Cento piazze mobilitate, un milione di lavoratori nei cortei di tutta Italia, un’adesione media – secondo il sindacato – del 58 per cento, 200 voli cancellati, il 60 per cento dei treni fermi: queste le cifre fornite dalla Cgil e contestate dal governo stesso (Sacconi ha parlato di «adesione bassa», ma anche di «boomerang» per il paese, Brunetta di sciopero «solo del 3-4 per cento»).
Molte le piazze pacifiche, ma anche momenti di tensione: a Palermo un gruppo di autonomi ha bruciato bandiere della Cisl e della Uil; a Milano rappresentanti dei centri sociali hanno lanciato uova e fumogeni contro alcune banche e tentato di raggiungere la Borsa; uova e vernice anche a Torino dove alcuni «No Tav» hanno provato a salire sul palco; undici agenti feriti a Napoli dai petardi e un coro di fischi all’inno nazionale durante la manifestazione in piazza a Genova.
Segnali di un clima difficile, ma la protesta non finirà  qui: «Anche se la manovra sarà  approvata, noi non ci rassegnammo – ha detto la Camusso – saremo giorno per giorno in piazza, con quelli che hanno il coraggio di dire no» perché «la manovra è incivile e irresponsabile, fa pagare il conto del paese che non cresce ai lavoratori e ai pensionati». L’Italia, ha detto la leader della Cgil, «no la merita, e non merita un governo inadeguato e inaffidabile» che deve andare a casa perché ha già  portato «il paese nel baratro» e ora insiste spingendo «in fondo al tunnel». La Cgil assicura che «siamo ancora in tempo a cambiare» le misure.
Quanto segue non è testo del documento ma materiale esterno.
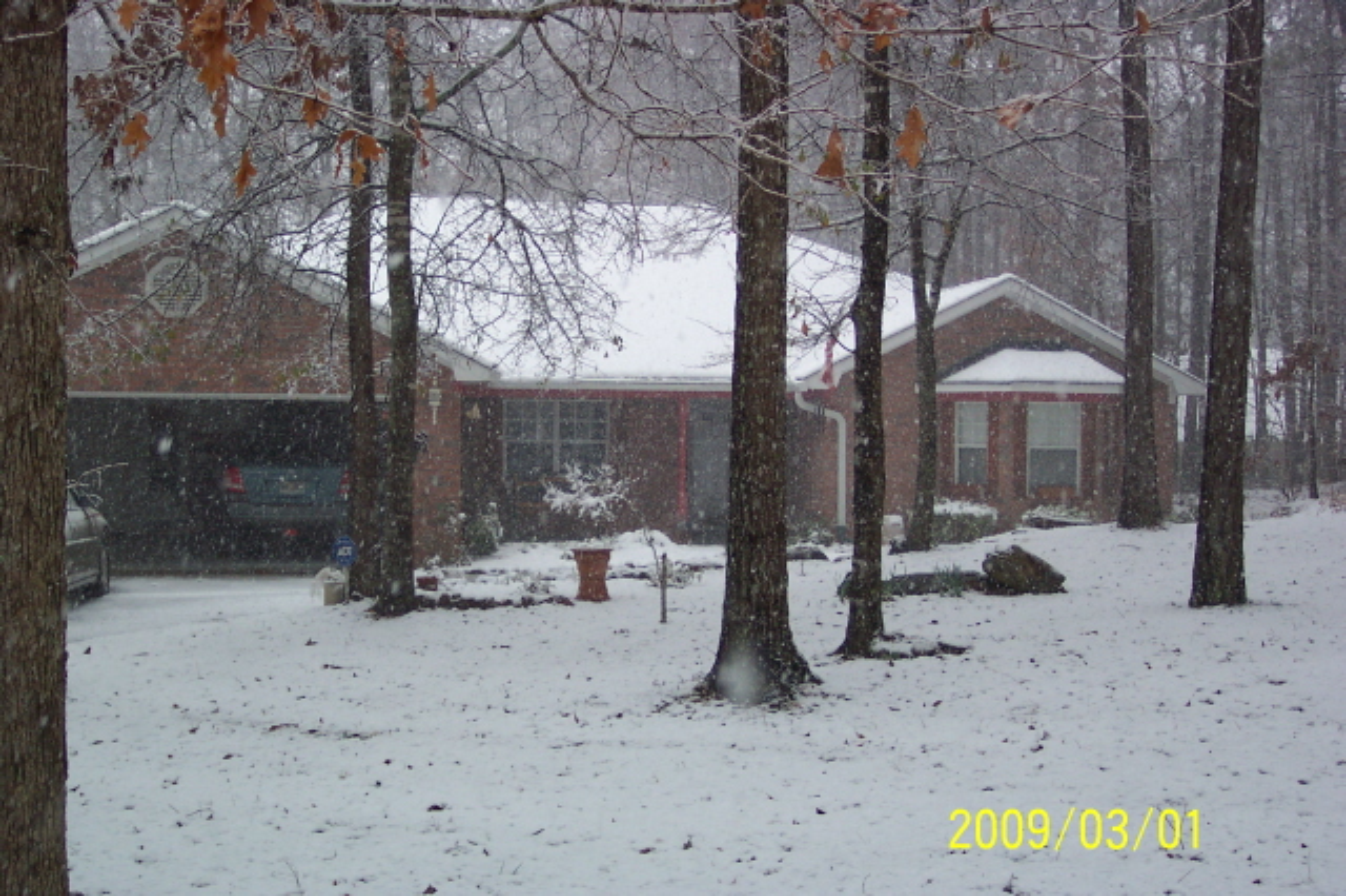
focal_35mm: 51
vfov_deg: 26.5
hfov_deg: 38.9
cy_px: 448
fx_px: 1906
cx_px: 673
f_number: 3.4
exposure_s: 1/250
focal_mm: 10.7
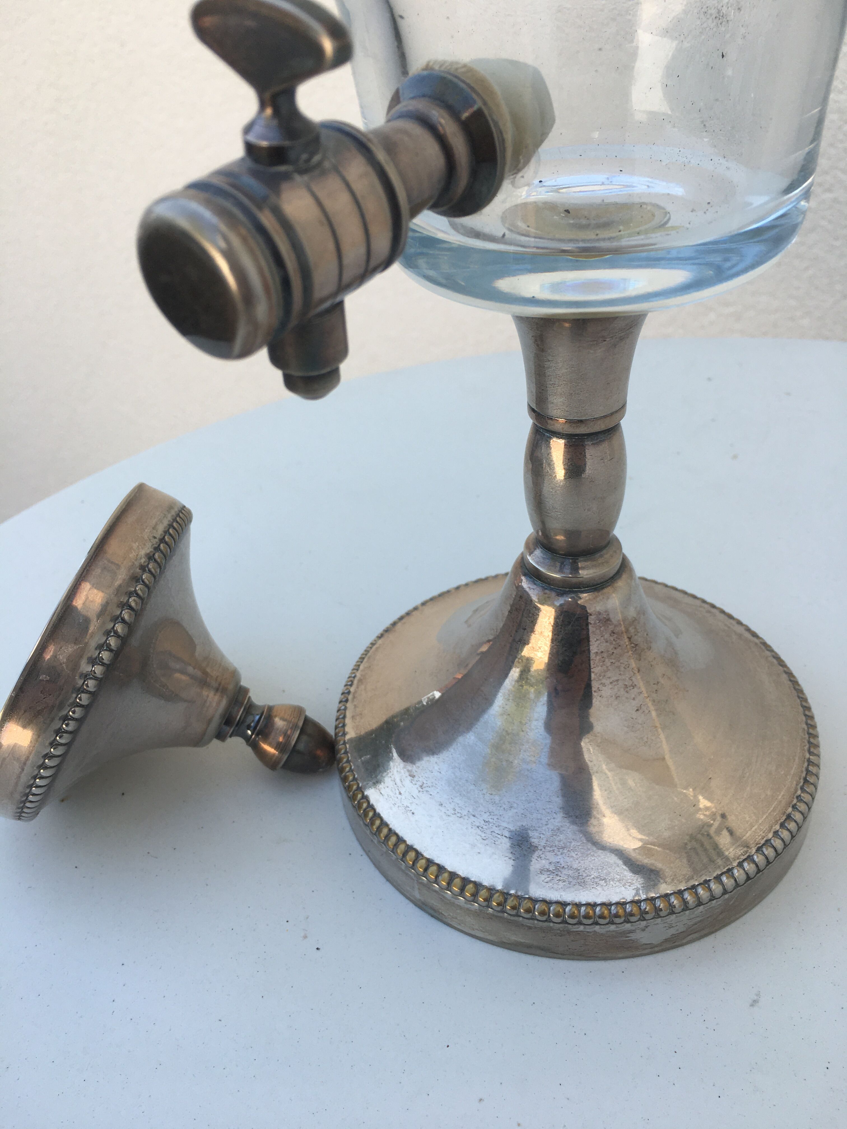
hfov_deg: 48.2
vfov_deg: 61.7
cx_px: 424
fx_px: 946
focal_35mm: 29
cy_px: 564
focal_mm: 4.15
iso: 25
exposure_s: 1/422
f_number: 2.2
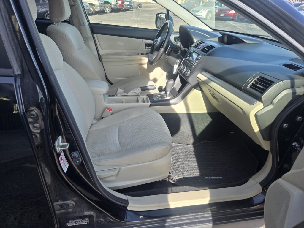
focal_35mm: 23
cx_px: 152
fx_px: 202
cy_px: 114
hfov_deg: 73.9
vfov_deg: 58.9
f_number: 1.8
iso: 80
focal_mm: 5.4
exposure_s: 1/1192
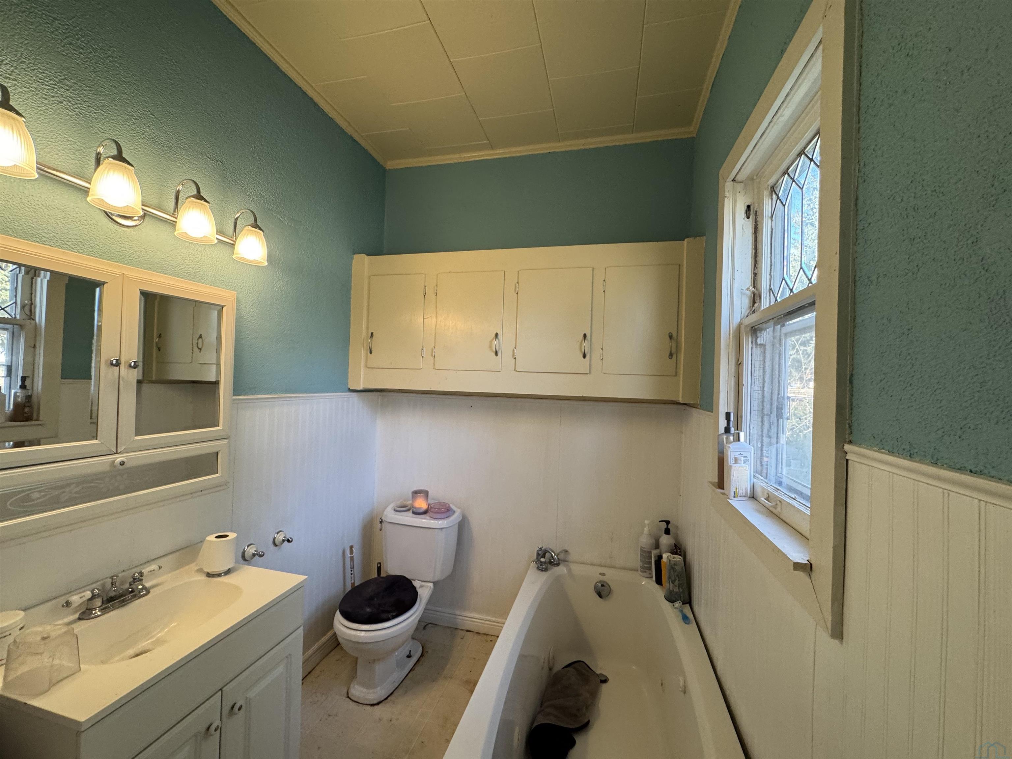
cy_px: 380
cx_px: 506
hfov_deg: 102.1
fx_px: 409
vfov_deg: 85.7
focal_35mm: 14
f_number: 2.2
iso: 200
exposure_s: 1/120
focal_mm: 2.22
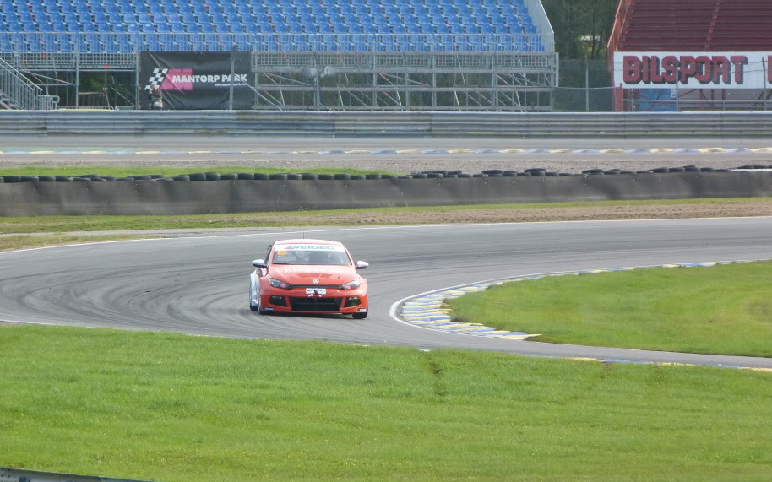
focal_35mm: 601
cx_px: 370
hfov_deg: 3.5
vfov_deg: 2.2
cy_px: 268
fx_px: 12643
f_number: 4.6
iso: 320
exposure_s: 1/500
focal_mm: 91
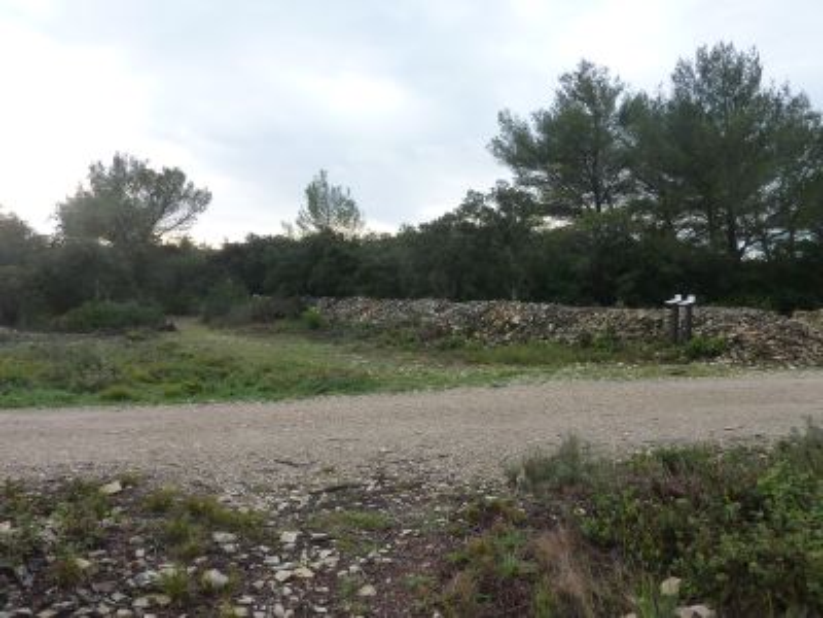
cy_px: 309
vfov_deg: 54.9
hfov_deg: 69.4
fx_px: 594
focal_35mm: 25
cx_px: 412
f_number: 4
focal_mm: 4.1
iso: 125
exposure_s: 1/125
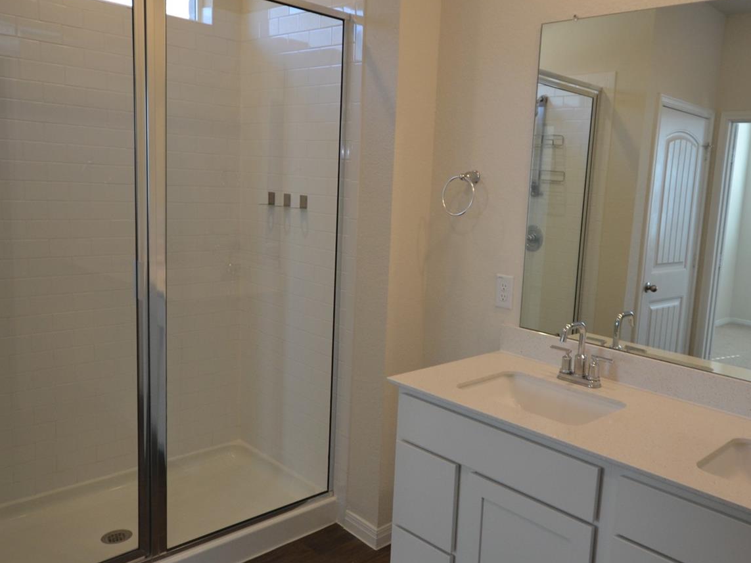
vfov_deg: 45.4
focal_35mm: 31
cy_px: 262
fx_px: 672
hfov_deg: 57.7
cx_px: 462
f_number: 5
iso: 400
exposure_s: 1/100
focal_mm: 12
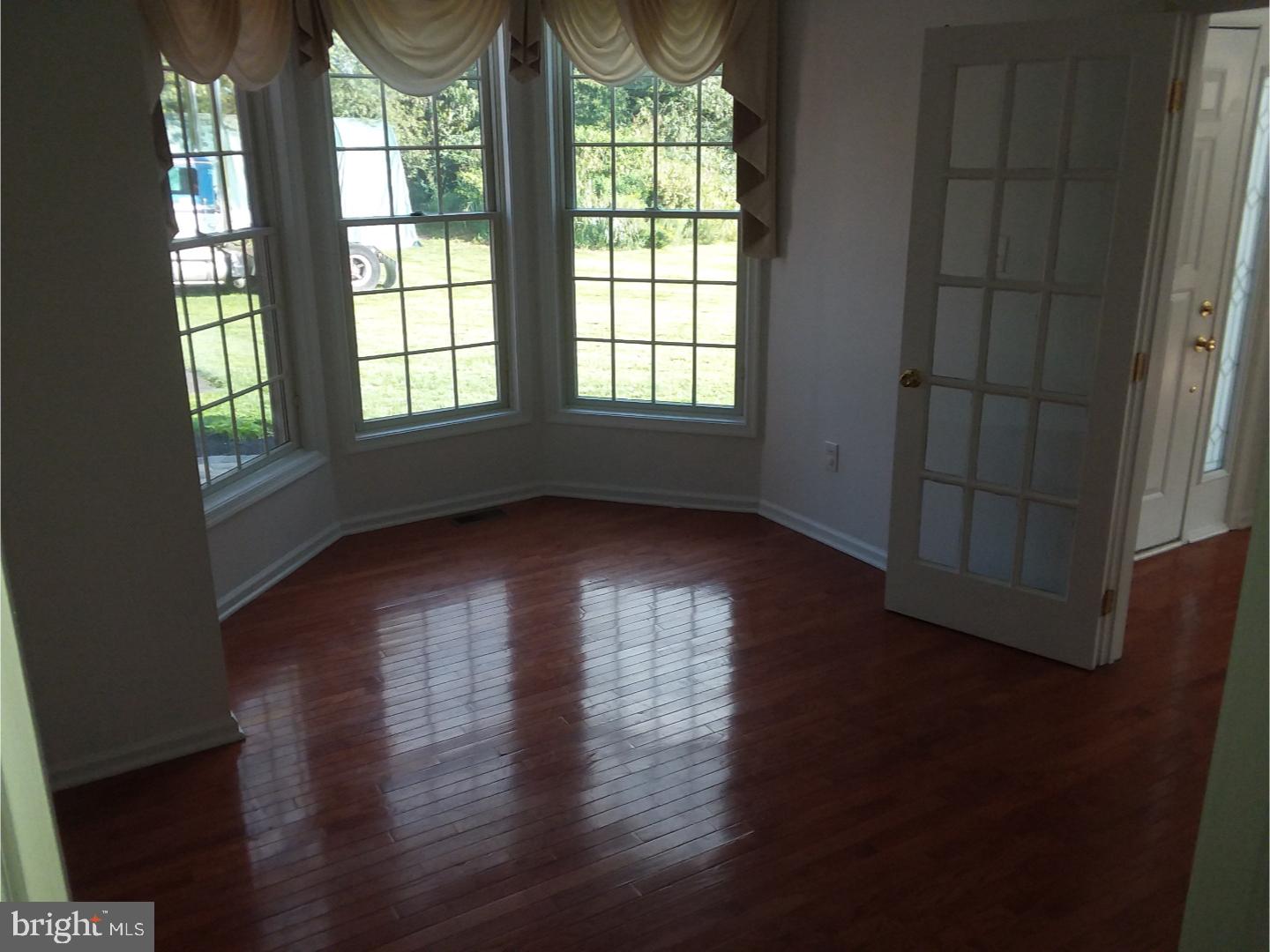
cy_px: 476
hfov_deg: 61.7
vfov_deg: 48.2
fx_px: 1064
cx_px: 635
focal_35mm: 29
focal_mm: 2.47
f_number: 1.9
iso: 64
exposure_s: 1/120
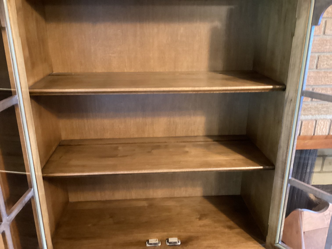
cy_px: 124
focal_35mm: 31
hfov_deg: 58.3
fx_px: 297
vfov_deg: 45.4
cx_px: 166
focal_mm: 3.3
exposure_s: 1/20
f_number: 2.4
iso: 640
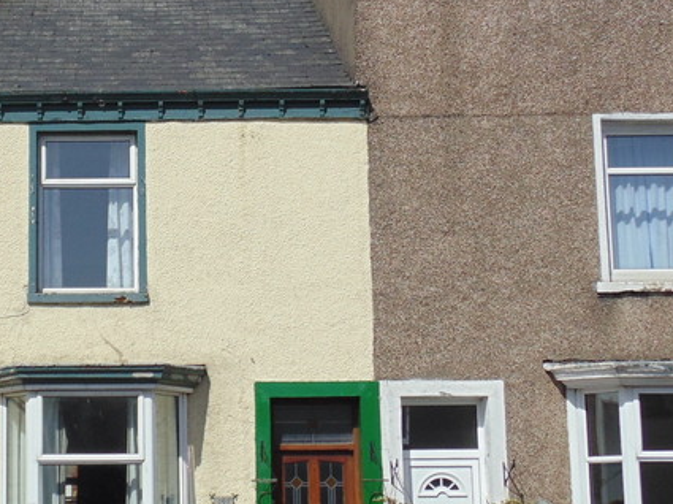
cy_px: 250
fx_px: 1593
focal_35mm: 82
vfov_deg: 18.0
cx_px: 111
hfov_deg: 23.4
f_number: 10.7
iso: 80
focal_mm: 6.2
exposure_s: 1/200
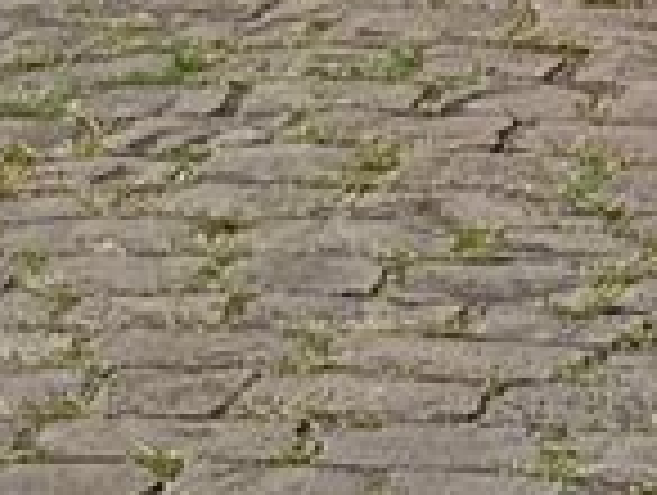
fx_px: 2738
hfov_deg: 11.6
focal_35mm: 144
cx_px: 1516
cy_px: -720
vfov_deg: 9.2
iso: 68
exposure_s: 1/2160
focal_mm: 4.94
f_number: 1.5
Chiede la patrimoniale, chiede che fra tanti tagli si pensi anche ad una spesa: «un piano straordinario per l’occupazione dei giovani, senza i quali non c’è futuro».
Certo gli spazi sono stretti e i problemi tanti. Uno di questi, per la Cgil, resta il rapporto con Cisl e Uil: due sigle che al solo pronunciarle hanno fatto fioccare i fischi delle piazze. Bonanni, d’altra parte, aveva appena dichiarato che lo sciopero «spacca il mondo del lavoro e dà  un segnale negativo ai mercati», la Camusso aveva appena risposto «mi sembra che Bonanni sia sull’orlo di una crisi di nervi». Perché fare ora lo sciopero? «Se non ora quando? – ha replicato la leader Cgil – Se non è mai il momento di scioperare allora non si è capito cosa succede in questo paese».
L’altro fronte aperto è quello legato all’articolo 8 della manovra, quello che di fatto depotenzia l’articolo 18 dello Statuto e che per la Camusso «è un danno al lavoro e all’occupazione: se il Parlamento non lo stralcia intraprenderemo tutte le strade possibili perché questa vergogna deve essere cancellata». Un punto sul quale anche l’opposizione si è impegnata (oltre a Bersani, Vendola e Di Pietro nei cortei Cgil ieri c’erano molti altri rappresentanti di Pd, Idv e Sel), ma sul quale lo scontro con il governo è frontale. «Sacconi cancelli quell’articolo – ha detto la Camusso – altrimenti non ci saranno più dubbi che è il peggior ministro del Lavoro che la storia della Repubblica abbia avuto». «Rinunciare all’articolo? – ha replicato il ministro – Non se ne parla proprio».